So in addition to boardgames, I am also a big NBA fan, and luckily NBA and stats mix really well.
A topic that has often been covered is how to rank players? Which player has the greatest impact? Which is the greatest player of all time (well, that one's easy ;-) )?
The debates rage because the questions are so vague and open to interpretation. What does it mean for a player to be a better basketball player than another? Does it mean having better stats? If I score more, rebound more, assist more, steal more, turnover less, clearly I am better than you? Another approach is to compare win/loss records when the player plays or sits out, although for most players it will be difficult to have a good sample size for the "sitting out" observations. A new metric that has emerged and solves this "sitting out" problem is the plus/minus statistic, which keeps track of the score before and after a player enters the game. So say a player enters the game with game tied at 10, and leaves it with his team ahead by 5. That's +5 for him. He re-enters the game with his team ahead by 10, and leaves it (without coming back) with his team only ahead by 2. That's -8. With the earlier +5 that's an overall -3 for that player in that game.
Today I wanted to look at a different approach, a more statistical approach. I have no clue where it will lead me, but after different trials and errors and tweaking here and there I hope to come up with a new interesting way to rank players.
Ultimately, what we care most about is wins. Sure it's great to score 100 in a game, but if you lose that game that's just wasted effort. So the idea is to find a relationship between a player's efforts and the impact it has on the game. In other words, how does a player's stats in a game change the probability of winning the game?
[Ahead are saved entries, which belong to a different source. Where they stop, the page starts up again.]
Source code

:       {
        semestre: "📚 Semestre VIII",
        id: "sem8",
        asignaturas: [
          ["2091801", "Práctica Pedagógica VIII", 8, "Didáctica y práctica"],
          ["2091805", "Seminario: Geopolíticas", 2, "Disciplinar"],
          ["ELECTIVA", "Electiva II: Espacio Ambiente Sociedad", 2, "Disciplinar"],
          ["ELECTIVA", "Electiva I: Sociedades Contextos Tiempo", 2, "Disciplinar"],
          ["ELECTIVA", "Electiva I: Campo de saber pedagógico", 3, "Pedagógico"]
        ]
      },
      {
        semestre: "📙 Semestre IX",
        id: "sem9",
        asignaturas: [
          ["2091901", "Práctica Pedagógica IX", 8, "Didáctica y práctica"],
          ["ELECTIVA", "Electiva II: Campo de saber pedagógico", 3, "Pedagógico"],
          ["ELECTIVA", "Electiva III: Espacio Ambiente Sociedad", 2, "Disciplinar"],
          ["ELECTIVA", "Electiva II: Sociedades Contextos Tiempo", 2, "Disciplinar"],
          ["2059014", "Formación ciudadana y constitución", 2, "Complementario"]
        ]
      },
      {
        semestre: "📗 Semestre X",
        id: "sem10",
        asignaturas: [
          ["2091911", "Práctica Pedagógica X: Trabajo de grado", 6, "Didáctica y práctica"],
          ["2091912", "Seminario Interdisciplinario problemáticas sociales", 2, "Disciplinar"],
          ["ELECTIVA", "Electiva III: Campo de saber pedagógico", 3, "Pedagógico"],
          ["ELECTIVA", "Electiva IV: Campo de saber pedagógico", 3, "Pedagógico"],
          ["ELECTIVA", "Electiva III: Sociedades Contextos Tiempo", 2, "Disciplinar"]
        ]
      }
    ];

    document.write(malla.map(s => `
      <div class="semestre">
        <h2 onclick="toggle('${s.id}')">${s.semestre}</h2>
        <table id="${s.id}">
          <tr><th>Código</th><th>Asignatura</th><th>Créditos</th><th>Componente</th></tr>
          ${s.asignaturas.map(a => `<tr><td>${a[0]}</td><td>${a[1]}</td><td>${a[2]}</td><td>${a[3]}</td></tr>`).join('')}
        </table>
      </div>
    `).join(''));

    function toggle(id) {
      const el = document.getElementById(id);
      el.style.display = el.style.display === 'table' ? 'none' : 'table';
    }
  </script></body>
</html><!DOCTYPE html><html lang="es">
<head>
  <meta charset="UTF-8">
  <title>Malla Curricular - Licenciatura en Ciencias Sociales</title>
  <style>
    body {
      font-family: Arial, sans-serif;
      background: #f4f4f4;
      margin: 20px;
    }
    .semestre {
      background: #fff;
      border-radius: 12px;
In terms of the data, I looked at the past six seasons (not including 2011-2012), and for each player looked at his stats with the game outcome for all games played. I only considered players with at least 50 wins and 50 losses, playoffs not included.
As our variable of interest is a probability (of winning the game), we naturally turn towards a logistic regression. We are not directly modeling the probability as a linear combination of the covariates but rather the log odds: log(P(win) / (1 - P(win))). The interpretation of the coefficients will not be entirely straightforward but will still allow us to rank players. Which player has the greatest coefficient, and has the greatest impact on the log odds and thus the probability of winning the game?
Well it depends on our covariates. Since we do want to find an easy way to rank, it's best to only consider one covariate.
Let's naively only consider points scored. How does scoring an extra point improve the log odds?
The top 5 impactful players are (in order): Calvin Booth, Greg Ostertag, Antonio Davis, Anderson Varejao and Bruce Bowen.
Points might be too restrictive, since a player can have an impact without scoring. So let's consider (points + rebounds + steals + assists + blocks - turnovers), referred from here onwards as "all metrics" as the covariate.
The top 5 impactful players are (in order): Bruce Bowen, Calvin Booth, Eddie Griffin, Kevin Durant, Antonio Davis.
If we were to suspect that a player's impact is difficult to track with simple metrics only, let us take minutes played as a proxy for everything observed and not observed (good defense, good picks...)
In this last case, the top 5 impactful players are (in order): Kevin Durant, Othella Harrington, Gerald Wallace, Eddie Griffin, Zach Randolph.
Where are the superstars?
It's interesting to see the same names come up, and to notice that aside from Kevin Durant, none of the players have superstar status.
Talking of superstars, where are they in the rankings?
Out of the 479 players considered, here is how some superstars ranked respectively for points, all metrics, and minutes played:
Kobe Bryant: 363, 333, 479
LeBron James: 247, 101, 475
Kevin Garnett: 396, 416, 478
As I was mentioning, I am discovering these results in almost real time with you, and still a little unclear how to interpret them myself. There are a lot of things that could hurt the analysis, namely the fact that the coefficients are hear interpreted as "change in log odds for an additional unit increase in the covariate". But an additional point for Kobe isn't exactly the same thing as an additional point for Eddie Griffin.
We also have a case pointed out in "Superfreakonomics" about ranking good surgeons. Looking at patient death rate for instance can be misleading because of selection bais. People with more critical conditions will go see the better surgeon but because of there condition increase the risk of increasing the surgeons death rate because of the very critical condition. Bad doctors only seeing healthy patients will have impeccable track records. Similarly in basketball, it could be argued that when the game is on the line you will go to your superstars that will have to play exceptionally well to win the game, whereas you might put all your bench in the game when the game has already been won for a while.
There is definitely room for improvement, but I will continue to explore this approach to try to identify lesser known players that have strong yet unnoticeable impacts on the game.